▶ Extract:

Carrie Alexandra Coon (born January 24, 1981) is an American actress. In television, she is known for her starring roles as grieving mother Nora Durst in the HBO drama series The Leftovers (2014–2017) and as Gloria Burgle in the third season of the FX anthology series Fargo (2017). She won the TCA Award for Individual Achievement in Drama for both performances, won the Critics' Choice Television Award for Best Supporting Actress in a Drama Series for The Leftovers and was nominated for the Outstanding Lead Actress in a Limited Series or Movie for Fargo. She also had a leading role in the second season of the anthology drama series The Sinner (2018), and is known for playing Bertha Russell in the HBO series The Gilded Age.

On stage, Coon was nominated for a Tony Award for her performance in the 2012 revival of Who's Afraid of Virginia Woolf? She has also appeared in numerous films, including the psychological thriller Gone Girl (2014), the political drama The Post (2017), the heist thriller Widows (2018), the superhero film Avengers: Infinity War (2018), the period drama The Nest (2020), and the supernatural comedy Ghostbusters: Afterlife (2021).

Early life
Coon was born in Copley, Ohio on January 24, 1981, to Paula (née Ploenes) and John Coon. She has an older sister, an older brother, and two younger brothers. She graduated from Copley High School in 1999, next attending the University of Mount Union, graduating in 2003 with a BA in English and Spanish. In 2006, she earned her M.F.A. in acting from the University of Wisconsin–Madison.

▶ Written task 1: Rewrite the part of the listing that runs from its start through the line containing "ताज़ा खबरें", changing "22 Mar 2026" to "22 March 2026" and keeping everything else the same. Leave the pictures out.

[Page-level text extractions]
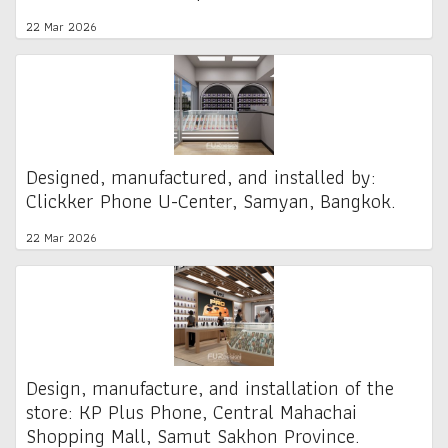
22 Mar 2026
Designed, manufactured, and installed by:
Clickker Phone U-Center, Samyan, Bangkok.
22 Mar 2026
Design, manufacture, and installation of the
store: KP Plus Phone, Central Mahachai
Shopping Mall, Samut Sakhon Province.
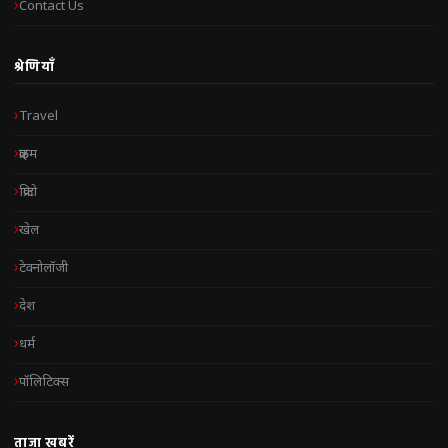
Contact Us
श्रेणियाँ
Travel
क्राइम
क्रिप्टो
खेल
टेक्नोलॉजी
देश
धर्म
पॉलिटिक्स
ताज़ा खबरें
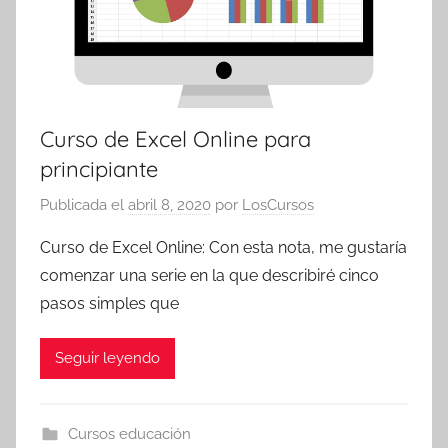
Curso de Excel Online para
principiante
Publicada el
abril 8, 2020
por
LosCursos
Curso de Excel Online: Con esta nota, me gustaría
comenzar una serie en la que describiré cinco
pasos simples que
Seguir leyendo
Cursos educación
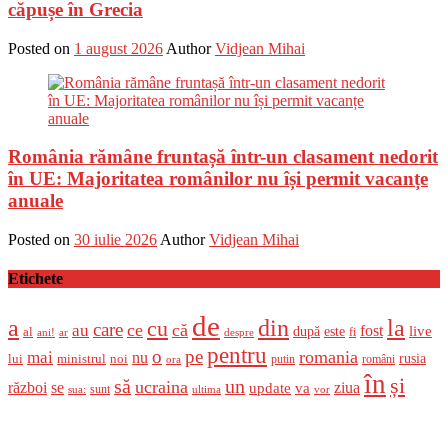
căpușe în Grecia
Posted on
1 august 2026
Author
Vidjean Mihai
România rămâne fruntașă într-un clasament nedorit
în UE: Majoritatea românilor nu își permit vacanțe
anuale
Posted on
30 iulie 2026
Author
Vidjean Mihai
Etichete
de
a
din
la
cu
care
ce
că
au
fost
live
după
este
al
fi
ani!
ar
despre
pentru
o
pe
romania
mai
nu
ministrul
rusia
lui
noi
români
putin
ora
în
și
un
să
ucraina
război
se
update
ziua
va
sunt
sua:
ultima
vor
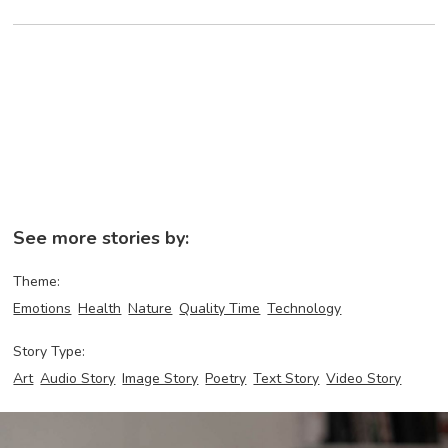
See more stories by:
Theme:
Emotions
Health
Nature
Quality Time
Technology
Story Type:
Art
Audio Story
Image Story
Poetry
Text Story
Video Story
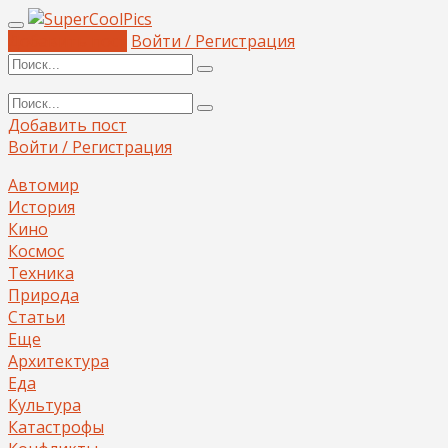
Добавить пост
Войти / Регистрация
Добавить пост
Войти / Регистрация
Автомир
История
Кино
Космос
Техника
Природа
Статьи
Еще
Архитектура
Еда
Культура
Катастрофы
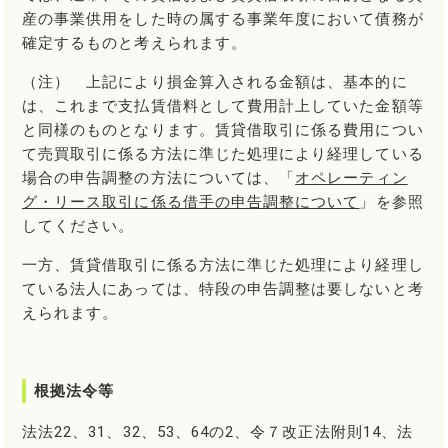
産の事業供用をした時の属する事業年度において債務が
確定するものと考えられます。
（注） 上記により損金算入される金額は、基本的に
は、これまで支払賃借料として費用計上していた金額等
と同様のものとなります。賃貸借取引に係る費用につい
て売買取引に係る方法に準じた処理により経理している
場合の申告調整の方法については、「
オペレーティン
グ・リース取引に係る借手の申告調整について
」を参照
してください。
一方、賃貸借取引に係る方法に準じた処理により経理し
ている法人にあっては、特段の申告調整は要しないと考
えられます。
根拠法令等
法法22、31、32、53、64の2、令７改正法附則14、法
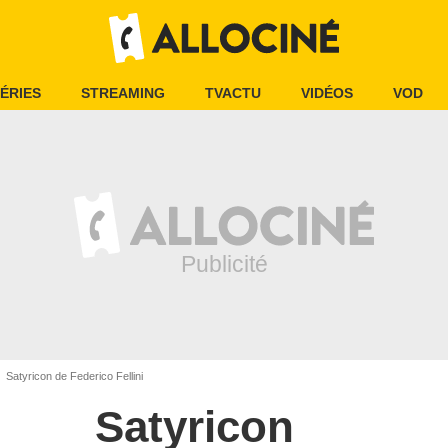
ÉRIES
STREAMING
TVACTU
VIDÉOS
VOD
Satyricon de Federico Fellini
Satyricon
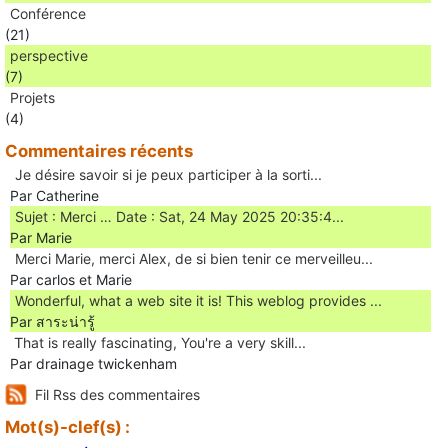
Conférence
(21)
perspective
(7)
Projets
(4)
Commentaires récents
Je désire savoir si je peux participer à la sorti...
Par Catherine
Sujet : Merci … Date : Sat, 24 May 2025 20:35:4...
Par Marie
Merci Marie, merci Alex, de si bien tenir ce merveilleu...
Par carlos et Marie
Wonderful, what a web site it is! This weblog provides ...
Par สาระน่ารู้
Ꭲhat is really fascinating, You'rе a very skill...
Par drainage twickenham
Fil Rss des commentaires
Mot(s)-clef(s) :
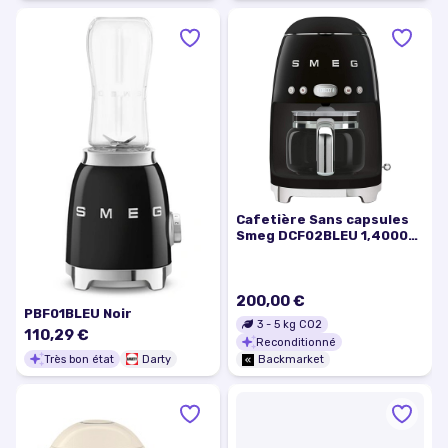
Cafetière Sans capsules
Smeg DCF02BLEU 1,4000L
- Noir
200,00 €
PBF01BLEU Noir
3
-
5
kg CO2
110,29 €
Reconditionné
Très bon état
Darty
Backmarket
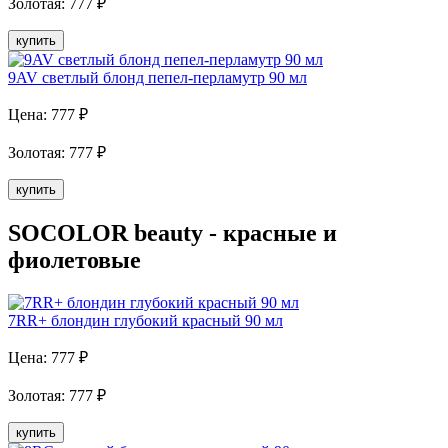
Золотая
:
777
₽
купить
9AV светлый блонд пепел-перламутр 90 мл
Цена:
777
₽
Золотая
:
777
₽
купить
SOCOLOR beauty - красные и
фиолетовые
7RR+ блондин глубокий красный 90 мл
Цена:
777
₽
Золотая
:
777
₽
купить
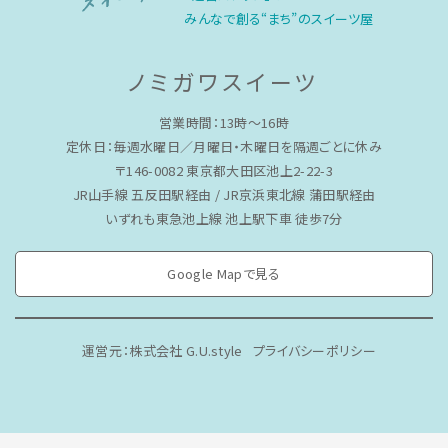
みんなで創る“まち”のスイーツ屋
ノミガワスイーツ
営業時間：13時〜16時
定休日：毎週水曜日／月曜日・木曜日を隔週ごとに休み
〒146-0082 東京都大田区池上2-22-3
JR山手線 五反田駅経由 / JR京浜東北線 蒲田駅経由
いずれも東急池上線 池上駅下車 徒歩7分
Google Mapで見る
運営元：株式会社 G.U.style
プライバシーポリシー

▶ Written task 2: Carry on the piece about Carrie Coon from its last sentence.

▶ Final answer 1:
22 March 2026
Designed, manufactured, and installed by:
Clickker Phone U-Center, Samyan, Bangkok.
22 March 2026
Design, manufacture, and installation of the
store: KP Plus Phone, Central Mahachai
Shopping Mall, Samut Sakhon Province.
Contact Us
श्रेणियाँ
Travel
क्राइम
क्रिप्टो
खेल
टेक्नोलॉजी
देश
धर्म
पॉलिटिक्स
ताज़ा खबरें

▶ Final answer 2:
Career

Early career
Coon began her career in regional theater. After graduating from the University of Wisconsin-Madison, Coon was immediately recruited by the Madison Repertory Theatre and made her professional stage debut in a production of Our Town. After her debut with the Madison Repertory Theatre, Coon joined the American Players Theatre and stayed with them for four seasons. Coon moved to Chicago in 2008 and made her Chicago debut with a production of Brontë at Remy Bumppo Theatre Company. Coon commuted between Chicago and Wisconsin for several years, alternating between Chicago productions, productions in Milwaukee, and seasons with the American Players Theatre. During these years, Coon provided for herself by performing motion capture work for a video game company based in Wisconsin.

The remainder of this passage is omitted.